* [Kutipan Bacaan]
SAMPANG – LACAKPOS.CO.ID –Pendidikan merupakan elemen penting untuk membangun masyarakat di dalam sebuah negara. Namun, di Indonesia belum semua masyarakat mampu mengakses pendidikan yang terjangkau. Padahal, sudah menjadi kewajiban negara untuk menyediakan pendidikan yang murah, bahkan gratis, sesuai amanah Undang-Undang Dasar 1945 Pasal 31 hasil amandemen.
Pasal 31 ditambahkan dengan ayat yang mengatur tentang kewajiban melaksanakan pendidikan dasar bagi warga negara dan semua biaya ditanggung negara. Negara juga berkewajiban mengusahakan dan menyelengggarakan sistem pendidikan nasional.
Selain itu, turut dirumuskan juga anggaran untuk pendidikan nasional agar dapat terselenggara dengan baik. Maka, dalam Pasal 31 ditambahkan ayat yang menegaskan bahwa pendidikan di Indonesia akan ditunjang dengan anggaran sekurang-kurangnya 20 persen yang bersumber dari Anggaran Pendapatan Belanja Negara (APBN) dan Anggaran Pendapatan Belanja Daerah (APBD) untuk memenuhi kebutuhan penyelenggaraan pendidikan.
Namun fenomena terbalik ini dialami oleh seorang wali murid dengan inisial (Y) warga keramat kelurahan karang dalam kecamatan sampang kabupaten sampang, bersama istri saat menjelang sholat maghrib, Senin, (30/08/2021) mendatangi sekretariat DPD Gerakan Masyarakat Perangi Korupsi (GMPK) Sampang.
“Sossa kaule pak, nak kanak mule sakolah pas ngucak bejerennah seragam” (susah saya pak, anak saya sepulang sekolah minta uang untuk biaya seragam), tutur Y dengan dialek madura yang amat kental.
Masih kata Y, ya itu pak terkait seragam dan nilainya sebesar Rp. 880.000,00 (delapan ratus delapan puluh ribu rupiah).
“Kalo ada pinjam uang dulu pak, ntar klo waktu bayaran sebagai kuli bangunan akan dibayar lunas, kata Y dengan lugunya.
Abdul Azis Agus Priyanto, SH selaku Ketua Dewan Pengawas Gerakan Masyarakat Perangi Korupsi (GMPK) langsung meresponts dengan menghubungi Kepala Sekolah SMPN 2 Sampang by whatsapp dengan maksud untuk minta kejelasan terkait nilai nominal seragam, proses mekanisme pengambilan keputusan sehingga muncul angka Rp. 880.000,00 dan landasan hukumnya.

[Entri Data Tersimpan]
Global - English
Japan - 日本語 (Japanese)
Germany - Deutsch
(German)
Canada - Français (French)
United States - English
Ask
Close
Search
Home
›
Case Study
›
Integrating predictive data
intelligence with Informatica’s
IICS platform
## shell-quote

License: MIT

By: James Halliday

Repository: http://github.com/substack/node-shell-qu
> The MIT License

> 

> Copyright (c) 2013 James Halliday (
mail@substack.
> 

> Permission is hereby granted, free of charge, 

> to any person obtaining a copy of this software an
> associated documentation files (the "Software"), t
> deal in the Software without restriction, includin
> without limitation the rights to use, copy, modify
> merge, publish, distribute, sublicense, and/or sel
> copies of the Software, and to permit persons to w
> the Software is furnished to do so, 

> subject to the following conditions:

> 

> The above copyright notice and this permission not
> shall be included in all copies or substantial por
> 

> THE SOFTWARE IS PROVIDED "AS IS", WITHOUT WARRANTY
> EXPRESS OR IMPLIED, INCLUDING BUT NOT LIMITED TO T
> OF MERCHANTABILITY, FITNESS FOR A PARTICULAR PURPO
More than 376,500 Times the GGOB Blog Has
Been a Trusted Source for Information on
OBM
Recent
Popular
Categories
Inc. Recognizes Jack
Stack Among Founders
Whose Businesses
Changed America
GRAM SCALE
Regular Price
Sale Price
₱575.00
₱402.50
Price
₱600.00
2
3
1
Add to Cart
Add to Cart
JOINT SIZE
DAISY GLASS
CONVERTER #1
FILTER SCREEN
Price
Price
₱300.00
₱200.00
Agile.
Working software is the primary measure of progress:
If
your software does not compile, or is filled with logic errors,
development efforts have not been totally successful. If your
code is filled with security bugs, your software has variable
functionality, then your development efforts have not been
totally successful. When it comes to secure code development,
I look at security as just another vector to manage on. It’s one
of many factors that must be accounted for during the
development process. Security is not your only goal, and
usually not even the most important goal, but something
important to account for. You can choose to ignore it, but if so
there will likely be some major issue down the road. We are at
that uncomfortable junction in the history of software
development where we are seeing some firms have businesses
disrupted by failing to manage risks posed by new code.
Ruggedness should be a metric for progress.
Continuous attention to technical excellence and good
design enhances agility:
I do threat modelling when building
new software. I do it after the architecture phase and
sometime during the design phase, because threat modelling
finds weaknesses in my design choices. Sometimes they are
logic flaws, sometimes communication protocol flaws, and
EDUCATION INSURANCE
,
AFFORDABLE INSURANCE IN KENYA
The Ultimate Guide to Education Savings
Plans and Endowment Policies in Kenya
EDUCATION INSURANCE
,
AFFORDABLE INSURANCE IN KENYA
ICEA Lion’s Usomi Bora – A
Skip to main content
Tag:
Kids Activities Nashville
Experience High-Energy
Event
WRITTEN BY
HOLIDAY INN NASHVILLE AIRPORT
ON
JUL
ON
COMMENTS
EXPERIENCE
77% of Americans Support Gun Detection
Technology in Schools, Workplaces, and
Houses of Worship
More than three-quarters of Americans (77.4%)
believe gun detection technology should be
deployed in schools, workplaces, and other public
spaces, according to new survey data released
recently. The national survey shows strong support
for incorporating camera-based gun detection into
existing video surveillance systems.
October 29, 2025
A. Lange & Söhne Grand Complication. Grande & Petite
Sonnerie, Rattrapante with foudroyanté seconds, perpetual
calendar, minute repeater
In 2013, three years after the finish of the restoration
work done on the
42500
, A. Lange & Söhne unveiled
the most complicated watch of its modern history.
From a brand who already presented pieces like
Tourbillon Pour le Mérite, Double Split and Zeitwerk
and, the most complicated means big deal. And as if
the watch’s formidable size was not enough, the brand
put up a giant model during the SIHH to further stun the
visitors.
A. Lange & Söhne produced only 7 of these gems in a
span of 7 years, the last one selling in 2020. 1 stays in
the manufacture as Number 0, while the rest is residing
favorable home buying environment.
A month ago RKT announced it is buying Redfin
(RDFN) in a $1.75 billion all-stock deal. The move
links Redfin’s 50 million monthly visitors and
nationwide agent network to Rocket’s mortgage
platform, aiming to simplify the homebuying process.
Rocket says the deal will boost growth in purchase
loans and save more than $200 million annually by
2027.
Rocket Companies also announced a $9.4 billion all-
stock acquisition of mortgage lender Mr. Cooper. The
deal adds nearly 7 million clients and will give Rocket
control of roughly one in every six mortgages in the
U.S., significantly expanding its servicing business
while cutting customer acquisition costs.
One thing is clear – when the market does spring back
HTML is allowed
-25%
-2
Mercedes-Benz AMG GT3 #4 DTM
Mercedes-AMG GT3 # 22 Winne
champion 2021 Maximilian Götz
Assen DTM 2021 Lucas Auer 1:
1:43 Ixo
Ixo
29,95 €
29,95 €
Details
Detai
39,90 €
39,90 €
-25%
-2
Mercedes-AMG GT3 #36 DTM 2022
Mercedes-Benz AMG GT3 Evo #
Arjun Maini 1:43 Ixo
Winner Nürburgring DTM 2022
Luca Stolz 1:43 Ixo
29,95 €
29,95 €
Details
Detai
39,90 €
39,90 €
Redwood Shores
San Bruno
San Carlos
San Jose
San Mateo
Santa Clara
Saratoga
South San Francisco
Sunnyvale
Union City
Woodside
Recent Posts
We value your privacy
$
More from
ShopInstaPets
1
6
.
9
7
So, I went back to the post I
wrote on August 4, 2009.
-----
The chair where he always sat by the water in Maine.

* [Kumpulan Latihan]
1) Tolong susun baris-baris daftar, mulai dari baris pertama daftar sampai dan termasuk baris yang memuat "Software is furnished", sebagai tabel Markdown dengan kolom Nomor dan Baris. Lewati baris yang kosong.
2) Teruskan berita tentang biaya seragam sekolah itu mulai setelah kalimat terakhirnya.
Berita dan daftar di sini tidak saling berkaitan.

* [Jawaban Tiap Tugas]
1)
| Nomor | Baris |
|---|---|
| 1 | Global - English |
| 2 | Japan - 日本語 (Japanese) |
| 3 | Germany - Deutsch |
| 4 | (German) |
| 5 | Canada - Français (French) |
| 6 | United States - English |
| 7 | Ask |
| 8 | Close |
| 9 | Search |
| 10 | Home |
| 11 | › |
| 12 | Case Study |
| 13 | › |
| 14 | Integrating predictive data |
| 15 | intelligence with Informatica’s |
| 16 | IICS platform |
| 17 | ## shell-quote |
| 18 | License: MIT |
| 19 | By: James Halliday |
| 20 | Repository: http://github.com/substack/node-shell-qu |
| 21 | > The MIT License |
| 22 | >  |
| 23 | > Copyright (c) 2013 James Halliday ( |
| 24 | mail@substack. |
| 25 | >  |
| 26 | > Permission is hereby granted, free of charge,  |
| 27 | > to any person obtaining a copy of this software an |
| 28 | > associated documentation files (the "Software"), t |
| 29 | > deal in the Software without restriction, includin |
| 30 | > without limitation the rights to use, copy, modify |
| 31 | > merge, publish, distribute, sublicense, and/or sel |
| 32 | > copies of the Software, and to permit persons to w |
| 33 | > the Software is furnished to do so,  |

2)
“Dungguh saya tidak bisa sembunyikan kekecewaan, karena chat saya hanya dibuka, padahal saya akan bantu masyarakat yang layak dan patut untuk dibantu dan masuk kategori Rumah Tangga Sangat Miskin (RTSM),” ucap Azis.
“Oleh karena tidak ada respont, dan lebih dari 1×24 jam akhirnya saya kirim surat audiensi terjadwal kamis, 2 /9/2021 pukul 09.00 wib di SMPN 2 Sampang,” lanjutnya.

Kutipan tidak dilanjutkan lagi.